We know this is a difficult time for people everywhere, including small business owners. We want to help. We’ve gathered some useful resources to help your business navigate these challenging times.
Keep your customers informed
You may need to adjust your business operations during this time. This could mean changing your hours, temporarily closing, or changing the types of products and services you offer. You can communicate this information to customers with a Business Profile on Google. Get started here, and once you are verified, you will be able to manage your profile.
You can also make it easy for customers to buy gift cards or make donations to your business by adding support links to your Business Profile.
Adjust your advertising
As this situation evolves and customer behavior changes, online advertising is one way to keep your current and potential customers up to date. With Google Ads, you can communicate the information that you think is most relevant to them during this time, like changes to your offerings, inventory, or hours.
Google Ads has built-in automated solutions that will help optimize your ad campaigns to show the right message to the right user, at the right time. To ensure your advertising is reflecting your business priorities, you may also want to update your Google Ads campaigns.
Continue to adapt to new customer behavior
Customer behavior is changing with new regulations, so you may be wondering what your specific customers need from a business like yours right now. Consider asking them directly via your social media channels, or using tools like Google Trends and Google Alerts for insight into your local market or industry.
You may also be looking to shift some of your products or services online. Start by thinking about what value you offer your customers. Are there ways for you to offer that value in a different format or online channel? For example:
- A retailer with a brick and mortar shop might sell products online
- A restaurant might offer online ordering for pickup and delivery
- A personal trainer might begin virtual training sessions for clients
- An artist might host a YouTube livestream to teach classes
If you do not have a website for your business, start by getting a domain and exploring options for building a website. Your website can be simple – just make sure you include key information about your business and how potential customers can contact you.
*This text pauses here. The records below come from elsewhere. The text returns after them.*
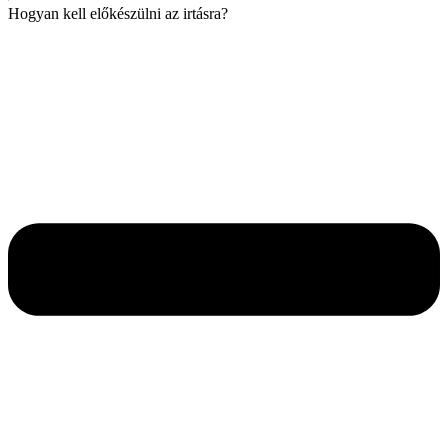
Hogyan kell előkészülni az irtásra?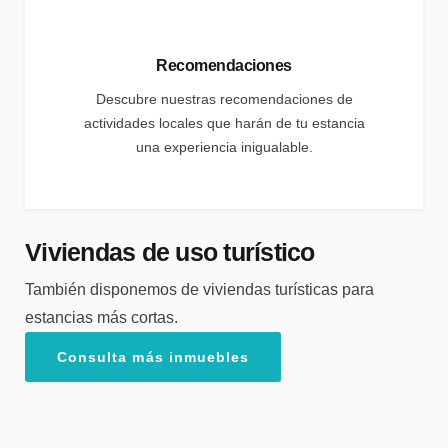
Recomendaciones
Descubre nuestras recomendaciones de
actividades locales que harán de tu estancia
una experiencia inigualable.
Viviendas de uso turístico
También disponemos de viviendas turísticas para
estancias más cortas.
Consulta más inmuebles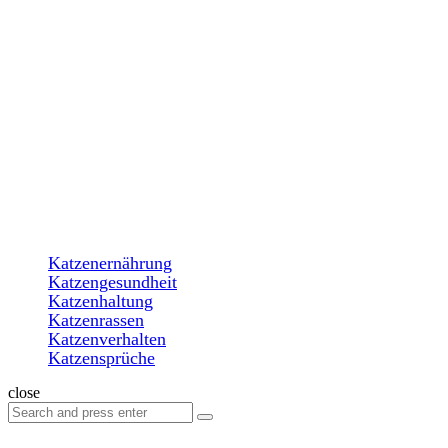
Menu
Search
katzenparadiese.de
Menu
Katzenernährung
Katzengesundheit
Katzenhaltung
Katzenrassen
Katzenverhalten
Katzensprüche
Search
close
Search
Search
for:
If you are interested in exploring online food ordering options for your restaurant, consider trying The Ordering.app, which is now part of Google. It can help you to quickly get your menu online and integrates easily with select POS (point of sale) systems.
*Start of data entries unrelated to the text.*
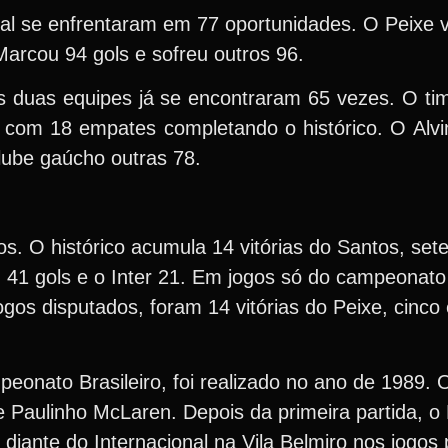
onal se enfrentaram em 77 oportunidades. O Peixe
arcou 94 gols e sofreu outros 96.
s duas equipes já se encontraram 65 vezes. O ti
, com 18 empates completando o histórico. O Alv
lube gaúcho outras 78.
os. O histórico acumula 14 vitórias do Santos, set
u 41 gols e o Inter 21. Em jogos só do campeonato
os disputados, foram 14 vitórias do Peixe, cinco
peonato Brasileiro, foi realizado no ano de 1989. 
 e Paulinho McLaren. Depois da primeira partida, o
iante do Internacional na Vila Belmiro nos jogos p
You can also consider starting a free YouTube channel for your business. You can create videos to introduce your business, showcase what’s great about your products or services or teach customers how to do something new.
Run your business remotely
You and your team may already be working remotely, or you may be preparing for that possibility in the future. Try these digital tools to help you and your team stay connected and productive from afar.
- Set up a video meeting with conferencing tools like Google Meet and make sure everyone is familiar with video conferencing.
- Collaborate with your co-workers using a shared document, or by creating an email list or a chat room.
- Access important documents from anywhere by uploading them to the cloud through a product like Google Drive or downloading to your mobile phone or computer for offline access.
- If you’re using Chromebooks, ensure your devices have the right policies in place to access company resources from home and to keep devices and data secure.